I began my observations in Starbucks at 3:20 PM and finished at 4:00 PM on a Tuesday in late March. In order to assume the role of participant observer, I ordered a medium-sized cappuccino at the counter. Unfortunately, the branch had run out of the relevant paper cups. The male barista asked me if putting the coffee in a mug would be okay. I accepted his offer but then realized too late that I would miss out on the new “name -on -the -paper cup” ritual. Never mind, I consoled myself, these sorts of things happen when conducting ethnographic observation.
I sat opposite the serving counter in the middle of the cafe so I could closely observe the nature and pace of transactions. Here are a few of the things I noticed.
- There were three baristas on duty, two female and one male.
- At 3:20 PM there were 18 customers seated inside the shop, of whom 15 were female and three were male. In addition, there were two female customers sitting at a table outside.
- At 4:00 PM there were eight customers, of whom six were female and two were male. Only two of the original sets of customers at 3:20 PM were still in the café.

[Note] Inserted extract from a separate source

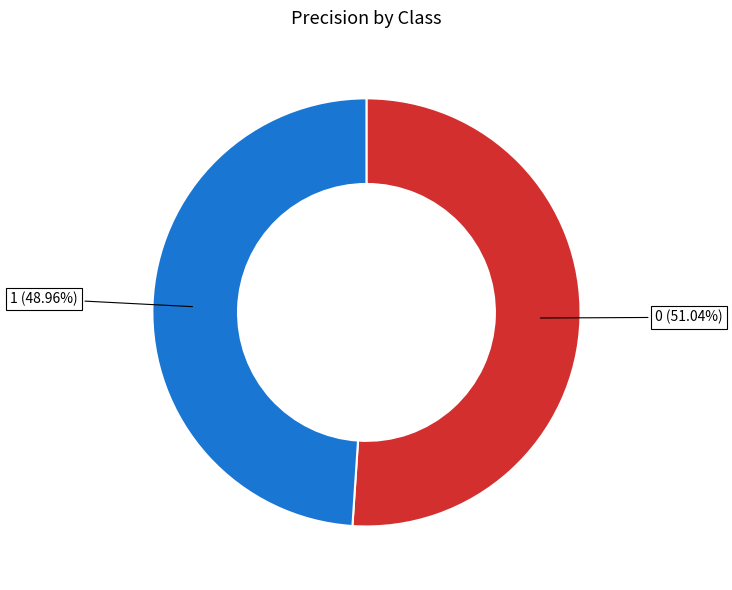

To the nearest percent, what is the difference between the largest and smallest slice percentages?

2%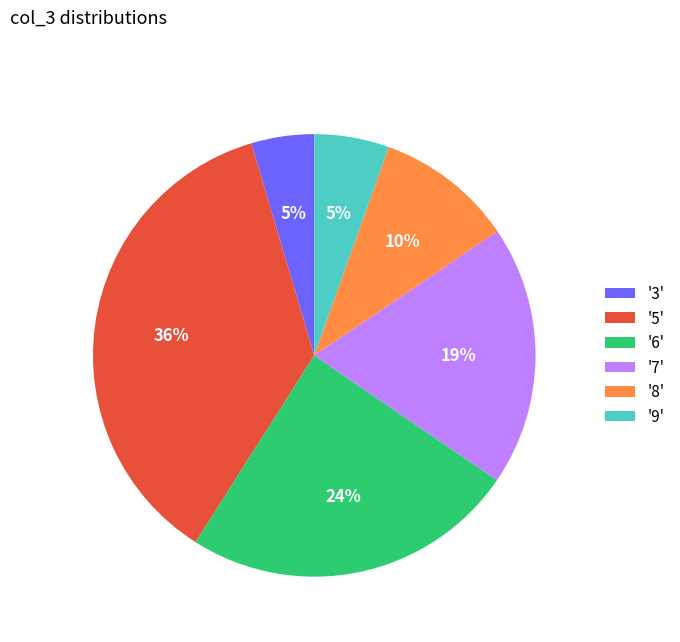

Is there any slice that represents more than half of the pie?

No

- Twenty customers entered the shop in total – of these 12 wanted items to take away. The baristas kept an open and sociable demeanour throughout their encounters. All customers who were asked their name provided it without hesitation and no one questioned its purpose. The practice already appeared to be a routinized form of behaviour.
I was intrigued to hear what the baristas thought about interacting with customers by asking their names and writing them on cups. I took my now empty Starbucks embossed mug to the counter and asked the nearest barista how the new consumer experiment of personalized cups was shaping up.
“It’s not been too bad really,” she smiled. “Some boys did think that we were hitting on them because they didn’t know the new policy, which was kind of amusing. But most people haven’t minded at all. On the other hand, since we started doing it last Wednesday we’ve had three or four people who just refused to give their name. And one guy actually started shouting which was a bit alarming.”
Since my snapshot research experience, I continue to wonder if the disaffected would continue to frequent Starbucks or whether they would seek out alternative, branded outlets or independent coffee shops where their personal identity – or at least that part of it which is attached to a first name – is neither probed nor revealed.
One thing is certain from what we know about the pursuit of operating profit: a newly introduced consumer practice that has serious adverse effects on the bottom line of a global brand will not last long.
It is complicated for a global corporation if a practice works in one location but not in another. What to do? I guess that’s what CEOs are paid to sort out. But if the new “name on the paper” ritual introduced to the U.K. by Starbucks succeeds in attracting and retaining a significant number of new customers, it will raise a question from an anthropological point of view in terms of relationship marketing: will other branded chains and independent coffee outlets be persuaded to follow suit or will they maintain existing practices as a conscious point of differentiation?